Nova York

Suspeito de atentados em NY denunciado por uso de armas de destruição em massa

20/09/2016 - 23h09min

O suspeito dos atentados em Nova York e Nova Jersey, Ahmad Khan Rahami, foi denunciado nesta terça-feira pelo uso de arma de destruição em massa e outros três crimes, segundo um documento publicado pelo promotor do distrito sul do estado de Nova York, Preet Bharara.

A denúncia contra o jovem americano de origem afegã de 28 anos, apresentada no tribunal de Manhattan, também inclui ataque com explosivo em local público, destruição de propriedade e uso de dispositivo destrutivo para cometer crime violento.

Na segunda-feira, Rahami foi denunciado por tentativa de homicídio de policiais, após a troca de tiros com agentes na localidade de Elizabeth, em Nova Jersey, onde finalmente foi detido.

Uma das quatro bombas caseiras fabricadas por Rahami explodiu no bairro Chelsea, em Nova York, deixando 29 feridos leves.

A outra bomba explodiu na costa de Nova Jersey e não deixou vítimas, mas provocou a suspensão de uma corrida de caridade dos Marines.

Segundo a denúncia de Bharara, a investigação permitiu estabelecer que Rahami comprou, entre junho e agosto, elementos suscetíveis de integrar um dispositivo explosivo.

O documento, de 14 páginas, assinala que é possível observar em um vídeo recuperado do celular de um parente Rahami colocando material incendiário em um recipiente cilíndrico, dois dias antes do ataque.

Um texto escrito a mão por Rahami e encontrado após sua prisão, na segunda-feira, trás críticas ao governo dos Estados Unidos pelo "massacre" de combatentes muçulmanos no Afeganistão, Síria, Iraque e outras regiões.

Rahami também escreveu que estava preocupado com a possibilidade de ser detido antes de poder realizar o ataque suicida, assinala a denúncia.

O FBI (a Polícia Federal americana) informou nesta terça-feira que investigou Ahmad Khan Rahami em agosto de 2014, depois de seu pai tê-lo denunciado às autoridades, mas nenhum vínculo com terrorismo foi encontrado.

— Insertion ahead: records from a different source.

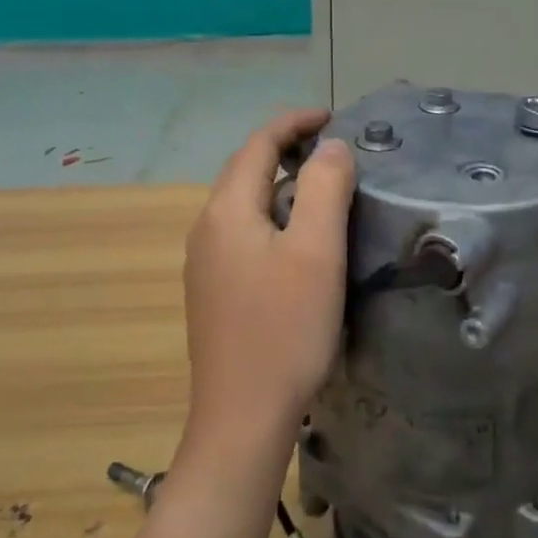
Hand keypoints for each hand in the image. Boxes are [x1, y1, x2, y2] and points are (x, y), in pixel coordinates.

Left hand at [180, 110, 355, 456]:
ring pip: (243, 200)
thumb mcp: (316, 251)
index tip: (332, 116)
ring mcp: (204, 261)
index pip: (259, 144)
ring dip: (278, 179)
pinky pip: (241, 229)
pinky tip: (295, 236)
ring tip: (319, 184)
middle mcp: (206, 227)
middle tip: (331, 147)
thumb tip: (331, 145)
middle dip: (285, 146)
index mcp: (227, 210)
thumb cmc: (284, 330)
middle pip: (246, 168)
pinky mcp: (212, 290)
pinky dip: (270, 211)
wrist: (241, 421)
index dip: (294, 122)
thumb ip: (325, 186)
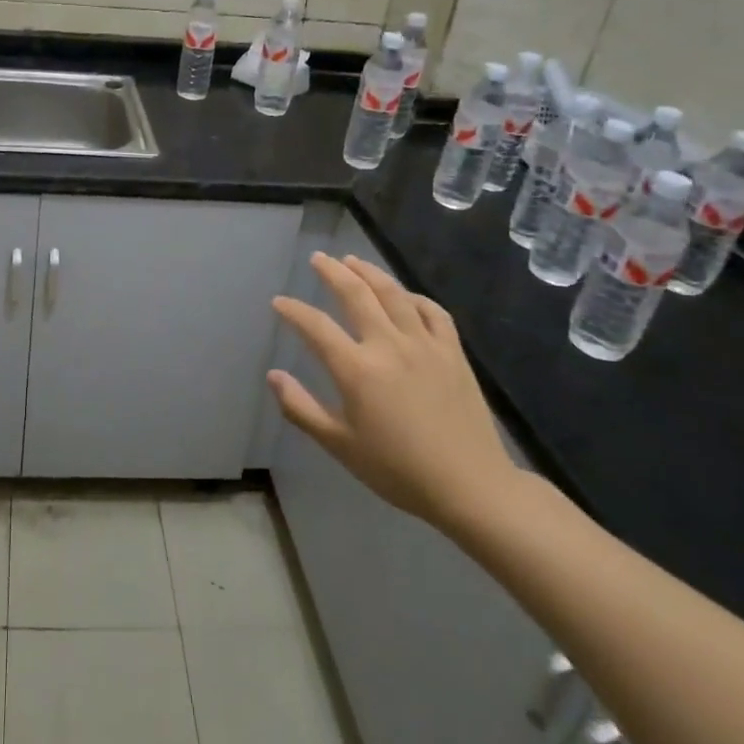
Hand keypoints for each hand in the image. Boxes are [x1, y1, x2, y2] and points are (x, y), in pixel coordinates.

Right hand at [269, 253, 520, 530]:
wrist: (470, 486)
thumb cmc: (397, 469)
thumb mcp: (339, 445)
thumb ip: (301, 408)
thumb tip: (273, 376)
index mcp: (357, 369)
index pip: (316, 327)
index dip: (294, 311)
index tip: (279, 302)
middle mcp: (389, 345)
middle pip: (356, 294)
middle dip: (332, 272)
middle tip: (318, 258)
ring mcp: (425, 345)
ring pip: (393, 294)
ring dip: (369, 272)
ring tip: (352, 260)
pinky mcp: (453, 352)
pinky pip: (432, 312)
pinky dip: (414, 297)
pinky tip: (404, 296)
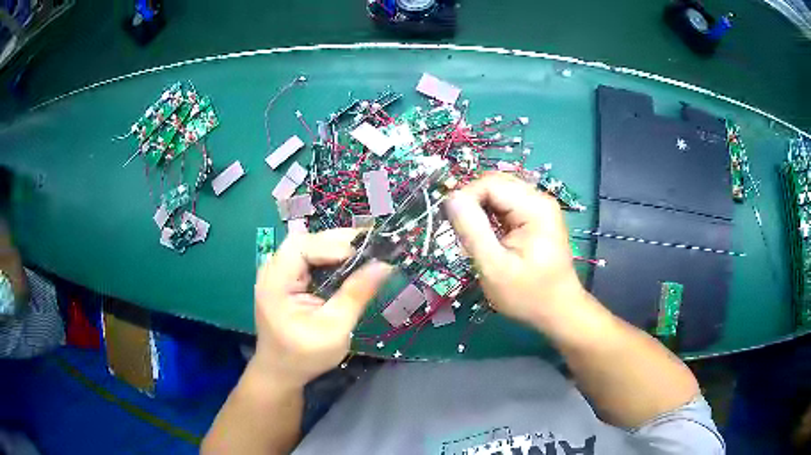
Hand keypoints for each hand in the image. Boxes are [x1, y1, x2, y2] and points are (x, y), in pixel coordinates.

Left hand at [253, 229, 391, 386]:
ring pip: (308, 246)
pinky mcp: (286, 278)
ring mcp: (277, 272)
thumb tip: (384, 265)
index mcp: (275, 282)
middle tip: (372, 247)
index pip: (302, 247)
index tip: (367, 252)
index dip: (334, 244)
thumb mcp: (334, 329)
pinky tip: (349, 264)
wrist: (281, 370)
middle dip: (339, 241)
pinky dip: (330, 257)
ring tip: (365, 253)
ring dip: (336, 247)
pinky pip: (308, 258)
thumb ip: (356, 295)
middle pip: (305, 241)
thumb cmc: (304, 356)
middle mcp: (272, 270)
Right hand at [444, 172, 584, 326]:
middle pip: (493, 184)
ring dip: (479, 212)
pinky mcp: (535, 216)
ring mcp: (539, 206)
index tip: (453, 228)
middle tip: (463, 237)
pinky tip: (488, 239)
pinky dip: (490, 218)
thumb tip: (451, 198)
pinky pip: (504, 205)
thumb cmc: (528, 295)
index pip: (489, 183)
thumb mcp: (495, 268)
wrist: (558, 311)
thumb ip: (472, 231)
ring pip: (497, 194)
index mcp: (534, 207)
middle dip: (472, 205)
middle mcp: (539, 198)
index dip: (465, 199)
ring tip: (475, 241)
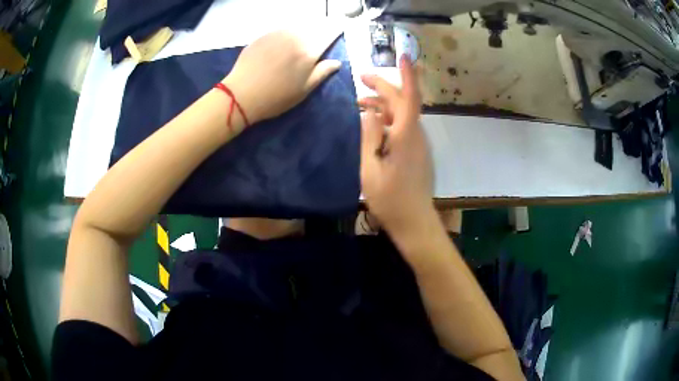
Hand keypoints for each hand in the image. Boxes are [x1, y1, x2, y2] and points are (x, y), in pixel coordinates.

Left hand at [223, 26, 342, 123]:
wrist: (241, 94)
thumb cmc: (275, 97)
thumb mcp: (303, 90)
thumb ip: (322, 73)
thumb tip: (337, 62)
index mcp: (309, 51)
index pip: (328, 35)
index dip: (335, 31)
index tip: (339, 28)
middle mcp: (295, 37)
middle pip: (313, 27)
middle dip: (321, 28)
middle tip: (324, 31)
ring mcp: (277, 34)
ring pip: (297, 26)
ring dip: (304, 29)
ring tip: (305, 35)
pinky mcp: (263, 36)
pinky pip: (282, 30)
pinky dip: (288, 32)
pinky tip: (285, 41)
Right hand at [359, 56, 434, 237]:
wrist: (414, 221)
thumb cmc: (390, 199)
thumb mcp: (370, 169)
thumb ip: (370, 137)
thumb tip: (370, 110)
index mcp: (406, 137)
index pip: (410, 98)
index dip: (408, 75)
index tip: (404, 56)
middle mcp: (416, 135)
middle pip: (403, 102)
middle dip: (383, 86)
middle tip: (360, 79)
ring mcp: (418, 143)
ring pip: (402, 113)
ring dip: (383, 103)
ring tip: (359, 101)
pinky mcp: (416, 151)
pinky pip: (403, 126)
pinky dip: (387, 118)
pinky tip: (372, 122)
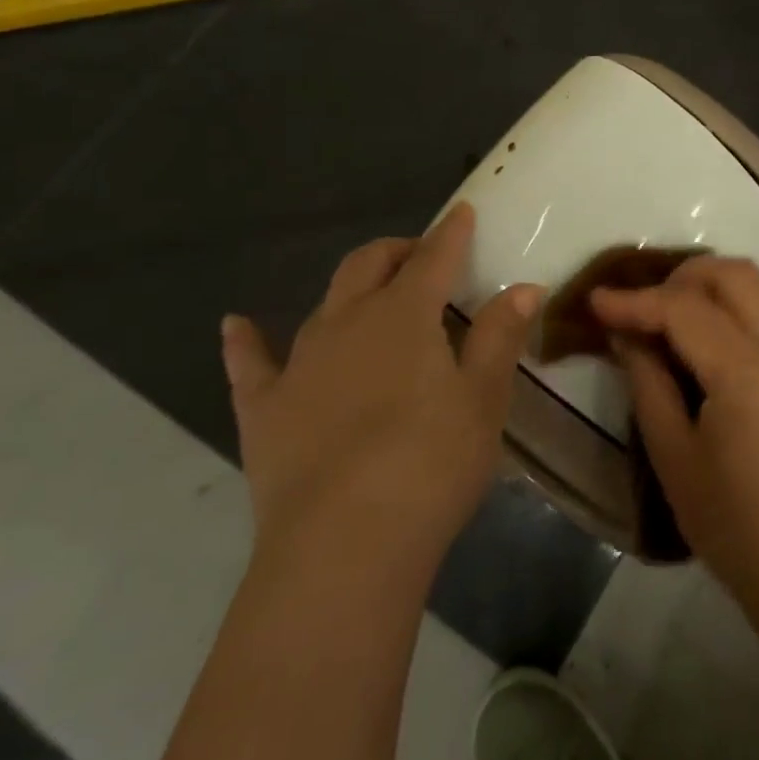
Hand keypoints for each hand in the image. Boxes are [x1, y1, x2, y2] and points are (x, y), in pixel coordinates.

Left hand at [221, 203, 540, 568]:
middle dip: (397, 251)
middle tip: (421, 258)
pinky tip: (235, 325)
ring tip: (370, 297)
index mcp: (404, 316)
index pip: (433, 258)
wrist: (343, 546)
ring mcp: (299, 364)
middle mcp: (347, 323)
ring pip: (323, 305)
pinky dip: (245, 341)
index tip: (462, 213)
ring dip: (350, 291)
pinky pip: (251, 365)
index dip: (451, 233)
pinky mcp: (264, 410)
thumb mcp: (483, 399)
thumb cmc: (430, 465)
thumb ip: (500, 336)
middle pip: (368, 265)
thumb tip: (524, 287)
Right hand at [592, 257, 758, 616]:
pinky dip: (751, 301)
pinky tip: (725, 330)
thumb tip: (626, 332)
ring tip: (683, 308)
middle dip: (683, 277)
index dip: (635, 301)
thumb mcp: (673, 456)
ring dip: (720, 282)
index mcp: (748, 373)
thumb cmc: (732, 524)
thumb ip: (647, 381)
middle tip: (647, 304)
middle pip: (734, 274)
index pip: (684, 310)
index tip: (597, 300)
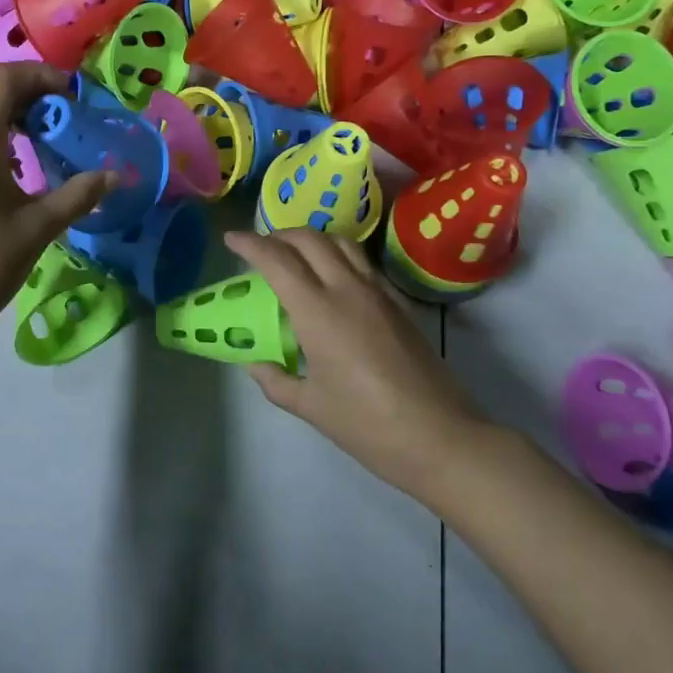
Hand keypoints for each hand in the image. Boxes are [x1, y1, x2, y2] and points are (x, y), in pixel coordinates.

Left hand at [0, 64, 111, 347]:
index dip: (39, 74)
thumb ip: (78, 195)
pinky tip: (21, 167)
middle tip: (69, 117)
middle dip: (33, 95)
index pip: (2, 77)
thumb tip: (115, 175)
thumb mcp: (38, 227)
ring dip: (15, 116)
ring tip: (50, 139)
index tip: (71, 95)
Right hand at [224, 229, 487, 495]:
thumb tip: (255, 364)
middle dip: (279, 235)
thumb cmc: (368, 425)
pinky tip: (333, 279)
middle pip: (310, 239)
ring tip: (296, 254)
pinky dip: (339, 255)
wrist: (441, 437)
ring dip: (312, 239)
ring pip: (341, 242)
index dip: (250, 244)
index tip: (231, 239)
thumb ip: (276, 381)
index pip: (277, 260)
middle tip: (261, 246)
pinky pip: (363, 262)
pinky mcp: (400, 303)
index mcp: (319, 312)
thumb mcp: (311, 407)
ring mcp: (379, 292)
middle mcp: (348, 290)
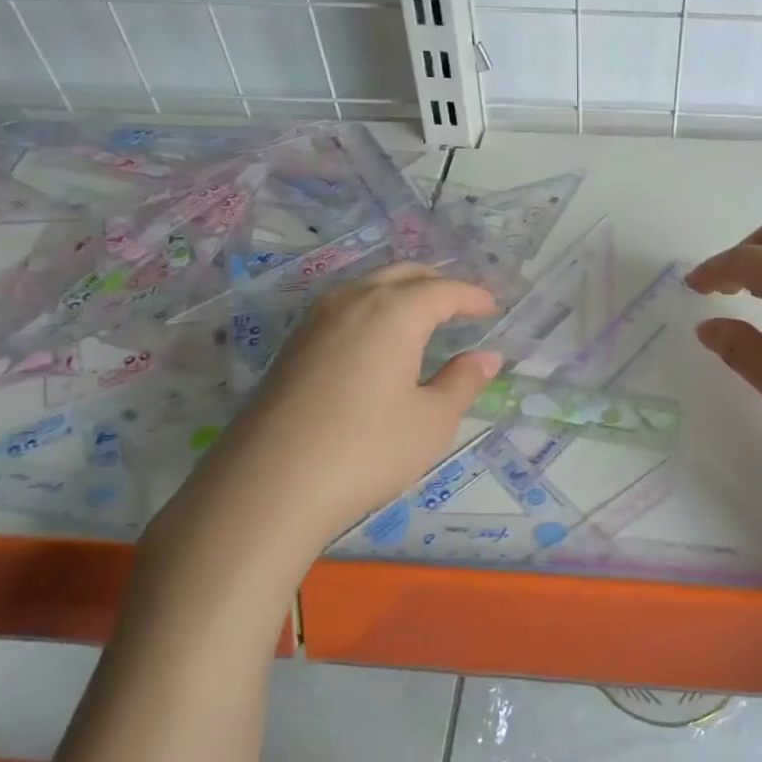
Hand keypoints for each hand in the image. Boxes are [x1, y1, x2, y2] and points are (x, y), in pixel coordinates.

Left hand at [157, 264, 502, 564]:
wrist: (268, 487)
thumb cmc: (367, 450)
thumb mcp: (432, 421)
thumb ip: (463, 382)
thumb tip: (486, 356)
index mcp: (394, 312)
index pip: (442, 289)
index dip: (471, 296)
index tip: (492, 307)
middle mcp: (353, 302)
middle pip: (402, 274)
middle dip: (436, 283)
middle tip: (461, 305)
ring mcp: (316, 321)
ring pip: (367, 286)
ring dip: (401, 291)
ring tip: (422, 316)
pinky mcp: (293, 346)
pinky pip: (344, 307)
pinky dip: (372, 308)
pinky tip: (377, 340)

"O FBI conduziu revisões nas bases de dados internas, consultas interagências e múltiplas entrevistas, nenhuma das quais revelou vínculos com o terrorismo".

"A avaliação" de Rahami foi iniciada pelo FBI "com base nas palavras de seu pai depois de uma briga de família", completou a nota.

Em agosto de 2014, Rahami foi denunciado por agressão e passou três meses na prisão por ferir seu irmão Nasim Rahami com uma faca.

Dois anos antes, em fevereiro de 2012, foi denunciado por violência doméstica e recebeu uma ordem de restrição do tribunal de Elizabeth (Nova Jersey), onde residia.

O pai de Ahmad Khan Rahami disse à imprensa que procurou o FBI em 2014 para informar que seu filho era um terrorista.

Os agentes do FBI analisam agora as oito bombas sem detonar recuperadas em Manhattan e Nova Jersey, impressões digitais, DNA e um caderno de notas em poder de Rahami quando foi detido e trás anotações sobre a Al-Qaeda.

O caderno, que tem um buraco de bala, inclui referências ao militante da Al-Qaeda encarregado do recrutamento, Anwar al-Awlaki, nascido nos Estados Unidos e morto por um drone americano no Iêmen em 2011, e aos irmãos Tsarnaev, que realizaram o atentado contra a maratona de Boston, em 2013, segundo a CNN.

O FBI também "investiga amigos, família, arquivos e documentos" de Rahami, "incluindo redes sociais e telefones, para verificar se agiu só".